Unfortunately (at least as far as I can see) figuring out where the $text came from that is being filtered is not in the actual hook_filter itself. This means to log a user or a node that is getting filtered is rather complicated- or hacky. I came up with the following solution. It is not pretty, and I hope somebody else has a better idea!
/**
* Check the filtered text for any words that have been replaced, if
* so, log these
* @param $text
* @return unknown_type
*/
function wordfilter_log_text_log($text) {
// We need to see if the replacement happened by comparing the before and
// after of the text replacement. This adds overhead to each filter op
// but since this is cached it should not be a significant performance hit
if ($text != wordfilter_filter_process($text)) {
// get the stack of function calls
$backtrace = debug_backtrace();
// We are looking for the node_view function call to get the NID
// that is being processed
foreach ($backtrace as $function_call) {
// Log nodes
if ($function_call['function'] == 'node_view') {
// extract the node
$node = $function_call['args'][0];
// add a CID as null
$node->cid = null;
// Now we log this information
wordfilter_log_bad_words($node);
// we have done our logging, exit.
return $text;
}
// Log comments
elseif ($function_call['function'] == 'theme_comment_view') {
// extract the comment
$comment = $function_call['args'][0];
// add the node's VID to the comment
$comment->vid = $function_call['args'][1]->vid;
wordfilter_log_bad_words($comment);
// we have done our logging, exit.
return $text;
}
}
}
return $text;
}
I'm not sure how much of an overhead the debug_backtrace() adds- as filters can be cached it should not be that big a deal, but the real issue to me is that filters should probably have some context to them... Or maybe I'm missing something.. perhaps my use case is an outlier.

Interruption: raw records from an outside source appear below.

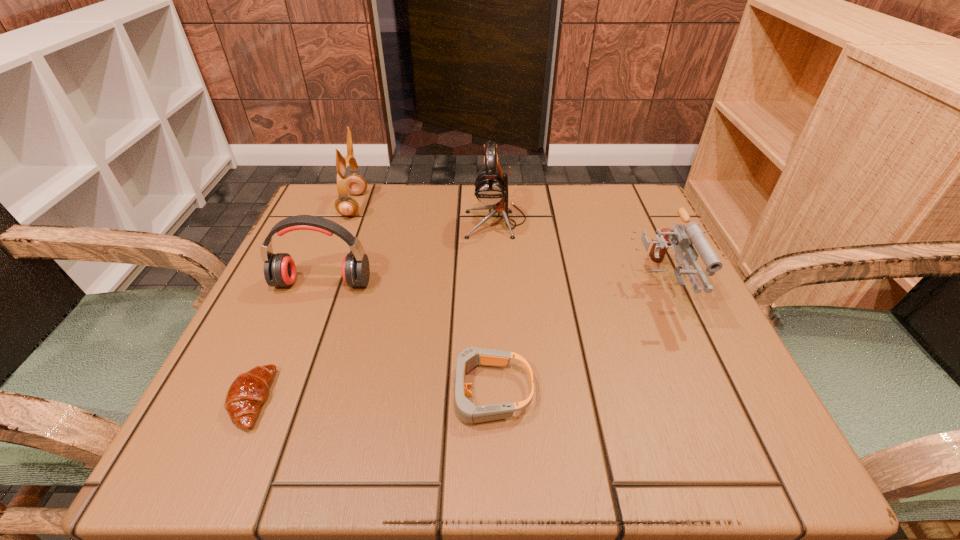
This screenshot has width=960, height=540. Identify the location of the rightmost earphone. (491, 186).

Locate an element on the screen. The image size is (960, 540). the nearest earphone is located at coordinates click(279, 269).

Find the location of a particular element. the rightmost object is located at coordinates (681, 237).

Find the location of `goggles`. goggles is located at coordinates (467, 412).

Identify the location of crescent roll. (249, 390).

You are a GUI agent. You are given a task and a screenshot of the screen. Output one action in this format:
    pyautogui.click(x=<x>, y=<y>)
    Task: Click on the blank space located 0.050m on the back of the rightmost earphone
    The image size is (960, 540).
    Given the screenshot: What is the action you would take?
    pyautogui.click(x=494, y=192)

Identify the location of free space located on the ear cups of the nearest earphone. (278, 395).

Locate an element on the screen. free space located at the barrel end of the rightmost object is located at coordinates (698, 372).

Locate an element on the screen. Image resolution: width=960 pixels, height=540 pixels. free point located on the front and back of the goggles is located at coordinates (272, 392).

Where is `vacant area located on the front and back of the goggles`? The image size is (960, 540). vacant area located on the front and back of the goggles is located at coordinates (251, 392).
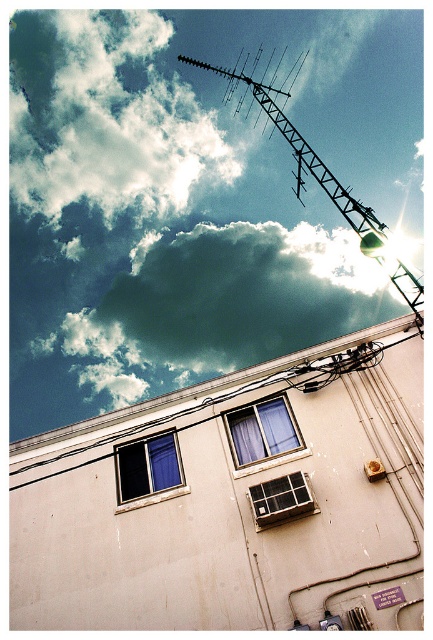
Question: Does metallic antenna at upper center have a lesser width compared to white plastic window at center?

Choices:
 (A) yes
 (B) no

Answer: (B)

Question: Which of the following is the closest to the observer?

Choices:
 (A) wooden frame window at center
 (B) metallic antenna at upper center
 (C) cloudy sky at upper center

Answer: (B)

Question: Which point is closer to the camera?

Choices:
 (A) wooden frame window at center
 (B) black wire at center

Answer: (A)

Question: Is the position of wooden frame window at center more distant than that of white plastic window at center?

Choices:
 (A) no
 (B) yes

Answer: (B)

Question: Does cloudy sky at upper center have a smaller size compared to blue glass window at center?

Arguably, this could be done with hook_nodeapi, but I like using hook_filter as it fits with the flow of code (from my perspective anyway).
Comments
Filter don't have much info
I was searching the language defined for the node holding the text I was filtering. No information is available to the filter. After googling, I discovered that this will be updated in version 7. See
http://drupal.org/node/319788
Your post gives me some hope to be able to find this information. Thanks
Interesting approach
That is a nice solution you've come up with. And yes, filters badly need context information: modules like inline and img_assist would be able to track which contents are reference by other contents, and when the cached filter output needs to be invalidated if one of them changes. Or, to present a list of back-references (Which nodes are using this image?). The backdraws of your solution are that it needs to support all kinds of contexts on behalf of other modules like views etc., but is certainly better than having no context at all.
Yes, it is a hacky solution
Yes, my approach has its issues- in the comment below, Sun mentions a thread to add context to filters... ultimately I think that is the better direction.
Provide context to filters
http://drupal.org/node/226963
Or, you could copy my approach...
Which is pretty simple: inside of the dme module I'm adding a sliver of context information at the start of every node body - when the content is filtered, I can read that context information to know what node I'm looking at. I do up the context information in an xml-like tag, so it usually doesn't display.
Not sure that this is the approach best for every one
Quickly, the debug_backtrace is a php function so it doesn't rely on any Drupal modules. In my use case, adding content/tags to a node (or comment!) body is not possible (I can't pollute the data as it is needed elsewhere). However I can see how you could make that work for somethings. Is there a reason why you're not stripping out your tags with your filter so that they don't ever display?